From what I know, a general necessary steps/guide of making a well structured website would be:
Analysis (basic visual of the website usage flow, interactions, what happens when, etc...)
Database structure
Layout Design
Development
If anything is missing or you have a different way of work, It would be very helpfull for the rest of us to know of. So please comment below!
Off course somebody would say that these are different "departments" and each one of them is handled by the specific team but I'm really talking of a low/medium complexity website that we can finish on our own (why not learn something new?).
So, I would like to stick on the Designing part...
Designing a website is an area that can "eat" a lot of my time and cause "going back and forth" while developing...
So, I thought of asking in here brothers and sisters, how you proceed on that area?
Which Software or tools are you using for designing your layouts?
I searched in here and found this nice reference from Freddy:
But concidering this is about 5 years old, is there anything more/new that you could propose?
We stick to unified designs. As many know repeatedly creating 'dashboards' that all essentially do the same thing is monotonous to say the least. We decided that one 'look' can suit all (of course if can be branded). Fully responsive, streamlined, great UI and UX, and tested over years by thousands of Users themselves this approach saves us hundreds of hours. Just about every component within Wappler has a 'block' of its own within this. We have already done the layout essentially so we just pick what the Client wants and drag and drop it in.
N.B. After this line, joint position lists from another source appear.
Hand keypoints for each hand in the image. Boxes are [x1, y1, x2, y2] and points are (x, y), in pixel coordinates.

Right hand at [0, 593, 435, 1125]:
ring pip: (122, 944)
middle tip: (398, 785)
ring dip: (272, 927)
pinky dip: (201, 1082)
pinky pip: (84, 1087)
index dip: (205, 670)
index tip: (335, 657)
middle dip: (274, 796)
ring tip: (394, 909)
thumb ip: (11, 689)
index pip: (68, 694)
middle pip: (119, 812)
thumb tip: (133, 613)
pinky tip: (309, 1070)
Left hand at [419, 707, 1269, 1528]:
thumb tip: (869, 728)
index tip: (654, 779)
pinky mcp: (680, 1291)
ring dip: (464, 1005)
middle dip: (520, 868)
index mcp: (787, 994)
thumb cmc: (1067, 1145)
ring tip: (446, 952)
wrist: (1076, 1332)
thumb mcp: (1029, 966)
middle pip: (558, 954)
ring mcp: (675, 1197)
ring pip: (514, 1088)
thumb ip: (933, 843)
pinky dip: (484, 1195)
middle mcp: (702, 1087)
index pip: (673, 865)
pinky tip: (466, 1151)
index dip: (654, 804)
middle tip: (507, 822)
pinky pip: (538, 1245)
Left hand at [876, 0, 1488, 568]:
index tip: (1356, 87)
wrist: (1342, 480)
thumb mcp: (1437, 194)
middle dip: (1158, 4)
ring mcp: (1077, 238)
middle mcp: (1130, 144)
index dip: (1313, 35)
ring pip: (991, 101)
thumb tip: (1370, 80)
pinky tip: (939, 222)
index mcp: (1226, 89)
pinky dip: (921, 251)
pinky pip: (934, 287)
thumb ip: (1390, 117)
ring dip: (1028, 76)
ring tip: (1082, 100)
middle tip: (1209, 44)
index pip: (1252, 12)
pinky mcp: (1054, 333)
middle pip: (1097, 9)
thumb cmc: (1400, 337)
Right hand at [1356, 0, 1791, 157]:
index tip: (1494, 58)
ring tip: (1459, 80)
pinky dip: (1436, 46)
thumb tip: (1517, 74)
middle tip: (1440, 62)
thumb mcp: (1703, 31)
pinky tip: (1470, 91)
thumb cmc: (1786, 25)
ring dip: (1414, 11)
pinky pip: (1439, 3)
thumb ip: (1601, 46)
It fast-tracks Projects and accelerates deployment. We know it inside out. I'd highly recommend this approach. We are not in to wire framing and using tools outside of Wappler these days. We really don't have the time in all honesty.
For everything else there are some truly amazing commercial templates out there that have done it all before so why try to re-invent the wheel... Obviously if a Client wants to go their own way we'll work with them as we have that capacity. But once they realise how much of the budget can be saved by implementing our in-house designs they soon change their minds and tend to go with our suggestions.
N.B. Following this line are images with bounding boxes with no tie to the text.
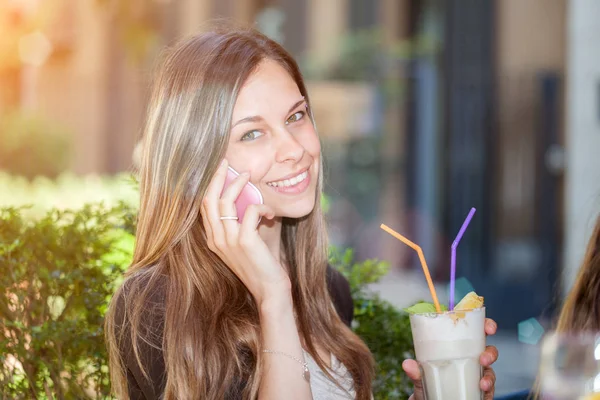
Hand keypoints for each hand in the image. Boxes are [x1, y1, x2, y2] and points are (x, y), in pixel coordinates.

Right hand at [201, 159, 289, 305]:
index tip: (219, 169)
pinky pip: (251, 211)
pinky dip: (262, 207)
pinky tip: (271, 213)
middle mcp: (216, 239)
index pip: (204, 206)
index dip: (210, 185)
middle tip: (226, 162)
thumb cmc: (262, 264)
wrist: (270, 291)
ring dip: (240, 184)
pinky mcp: (244, 241)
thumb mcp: (247, 241)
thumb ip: (243, 221)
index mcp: (213, 239)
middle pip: (208, 199)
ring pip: (226, 201)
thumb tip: (252, 197)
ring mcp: (228, 241)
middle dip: (217, 176)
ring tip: (250, 176)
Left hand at [403, 318, 498, 399]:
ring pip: (490, 371)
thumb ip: (416, 371)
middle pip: (488, 350)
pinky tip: (482, 389)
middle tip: (484, 359)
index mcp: (458, 347)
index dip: (486, 325)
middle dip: (491, 353)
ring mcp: (477, 375)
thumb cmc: (428, 382)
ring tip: (482, 383)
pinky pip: (490, 390)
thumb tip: (408, 364)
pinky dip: (488, 389)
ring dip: (490, 375)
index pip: (475, 332)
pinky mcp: (481, 392)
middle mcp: (471, 360)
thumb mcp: (421, 375)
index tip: (488, 327)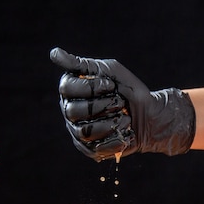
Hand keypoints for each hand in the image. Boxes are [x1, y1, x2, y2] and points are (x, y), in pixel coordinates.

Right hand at [50, 47, 195, 161]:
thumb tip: (53, 53)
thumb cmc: (129, 90)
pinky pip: (96, 148)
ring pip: (84, 131)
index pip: (66, 88)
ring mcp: (78, 132)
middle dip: (102, 106)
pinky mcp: (90, 150)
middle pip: (72, 111)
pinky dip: (115, 138)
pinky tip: (125, 131)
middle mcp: (70, 112)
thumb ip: (82, 65)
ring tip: (124, 117)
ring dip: (110, 123)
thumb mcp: (109, 71)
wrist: (150, 115)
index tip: (111, 85)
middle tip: (119, 102)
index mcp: (71, 91)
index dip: (91, 87)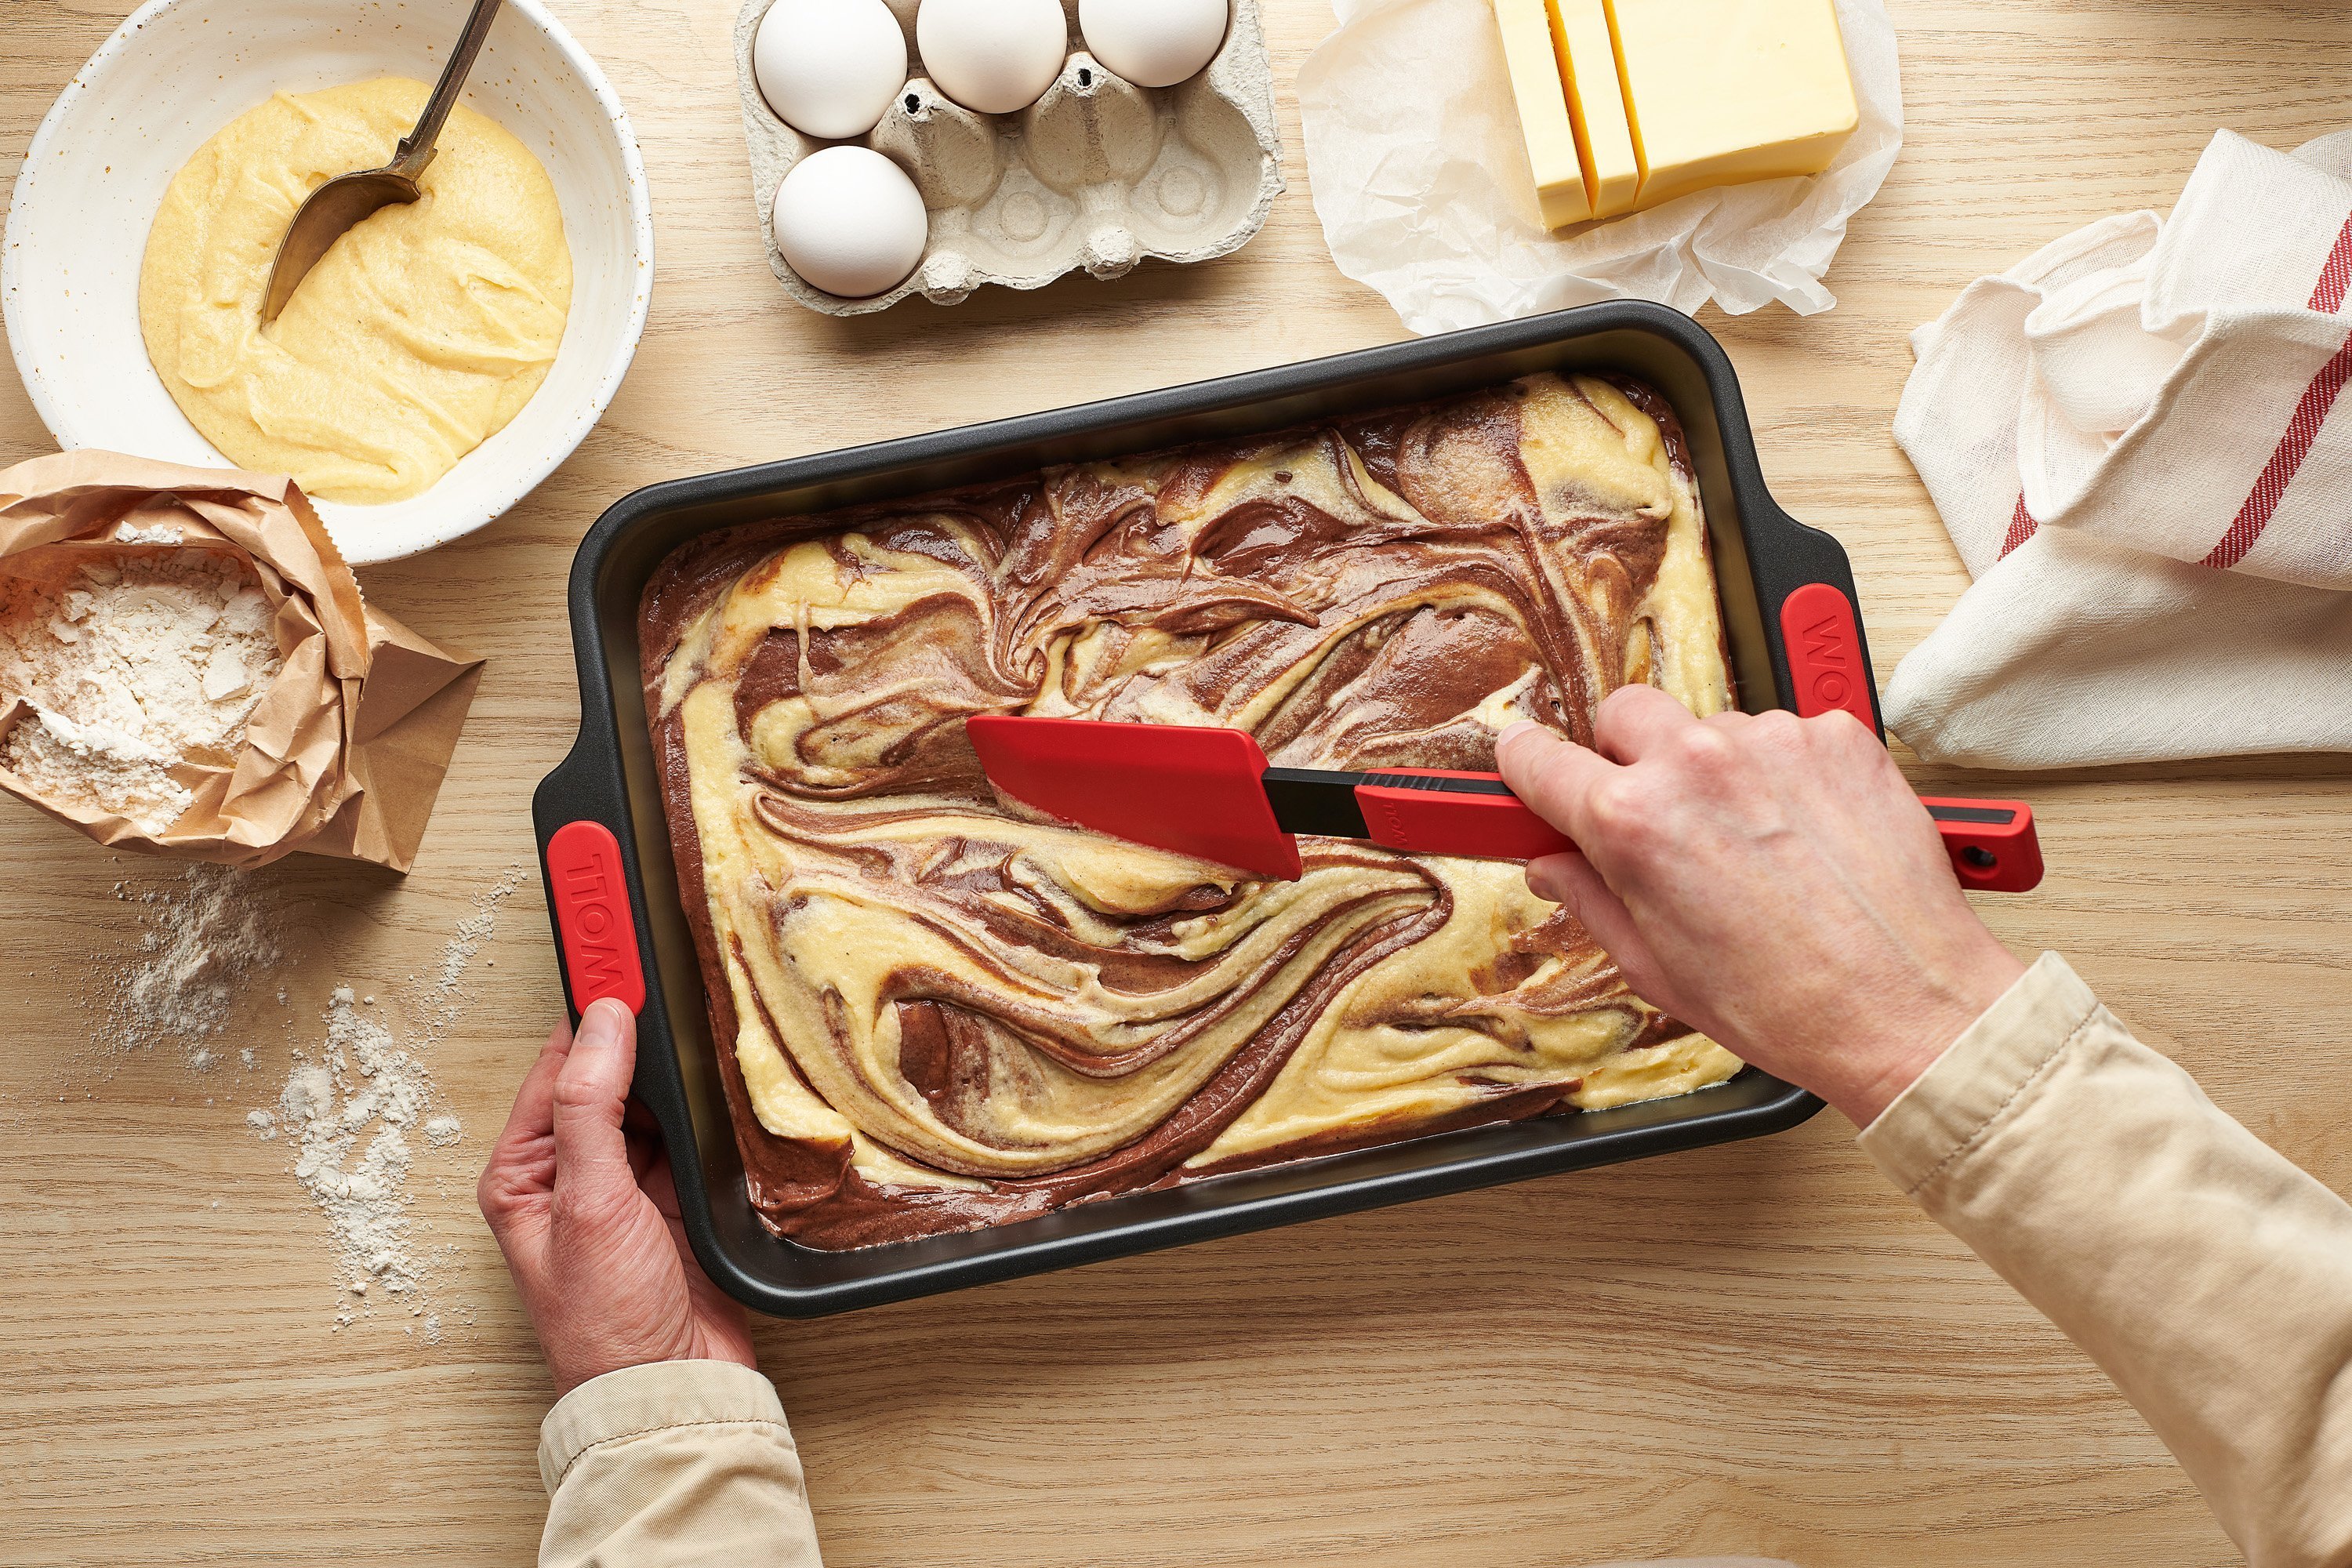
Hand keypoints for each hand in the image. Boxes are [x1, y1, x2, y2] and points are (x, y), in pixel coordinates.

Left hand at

Although its not software or a tool it is a great philosophy to adopt. We do use VSC on occasion but this is purely for source code and nothing else. Wappler is our tool and software of choice.
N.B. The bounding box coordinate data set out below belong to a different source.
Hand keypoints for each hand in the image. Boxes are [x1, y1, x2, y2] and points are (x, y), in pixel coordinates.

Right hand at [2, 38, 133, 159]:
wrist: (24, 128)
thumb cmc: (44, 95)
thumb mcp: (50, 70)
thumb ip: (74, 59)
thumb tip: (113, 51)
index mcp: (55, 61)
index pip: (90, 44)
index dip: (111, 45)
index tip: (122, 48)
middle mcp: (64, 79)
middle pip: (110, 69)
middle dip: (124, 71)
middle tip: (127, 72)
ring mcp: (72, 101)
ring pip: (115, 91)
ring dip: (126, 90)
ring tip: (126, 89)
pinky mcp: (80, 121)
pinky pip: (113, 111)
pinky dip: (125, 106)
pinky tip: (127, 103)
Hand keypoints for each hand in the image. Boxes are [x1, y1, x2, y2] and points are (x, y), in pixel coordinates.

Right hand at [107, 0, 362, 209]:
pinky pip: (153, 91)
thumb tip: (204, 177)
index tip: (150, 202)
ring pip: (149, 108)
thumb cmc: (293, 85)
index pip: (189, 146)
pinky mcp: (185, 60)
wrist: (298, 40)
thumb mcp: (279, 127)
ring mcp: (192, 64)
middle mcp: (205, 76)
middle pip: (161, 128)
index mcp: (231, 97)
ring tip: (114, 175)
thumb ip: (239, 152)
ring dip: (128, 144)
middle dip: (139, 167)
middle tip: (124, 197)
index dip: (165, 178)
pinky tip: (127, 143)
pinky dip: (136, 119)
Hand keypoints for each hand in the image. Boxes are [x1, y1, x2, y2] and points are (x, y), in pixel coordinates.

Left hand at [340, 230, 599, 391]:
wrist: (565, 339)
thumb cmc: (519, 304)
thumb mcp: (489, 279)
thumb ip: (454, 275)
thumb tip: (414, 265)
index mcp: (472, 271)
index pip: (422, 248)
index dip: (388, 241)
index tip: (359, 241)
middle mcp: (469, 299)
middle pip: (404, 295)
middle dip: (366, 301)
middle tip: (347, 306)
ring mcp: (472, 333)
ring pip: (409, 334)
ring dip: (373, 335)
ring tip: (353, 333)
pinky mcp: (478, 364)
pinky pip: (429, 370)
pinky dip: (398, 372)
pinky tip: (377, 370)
There are literally tens of thousands of professionally designed templates out there - yes, they do take a it of work to 'Wapplerize' but once this is done you end up with a great looking interface that has been tested by many.
I'm with @Cheese on the philosophy of putting the resources where they have the most effect ie. on the backend. Let others do the hard work on the design front. Once clients find out the time / budget savings then 100% of them in my experience agree the same.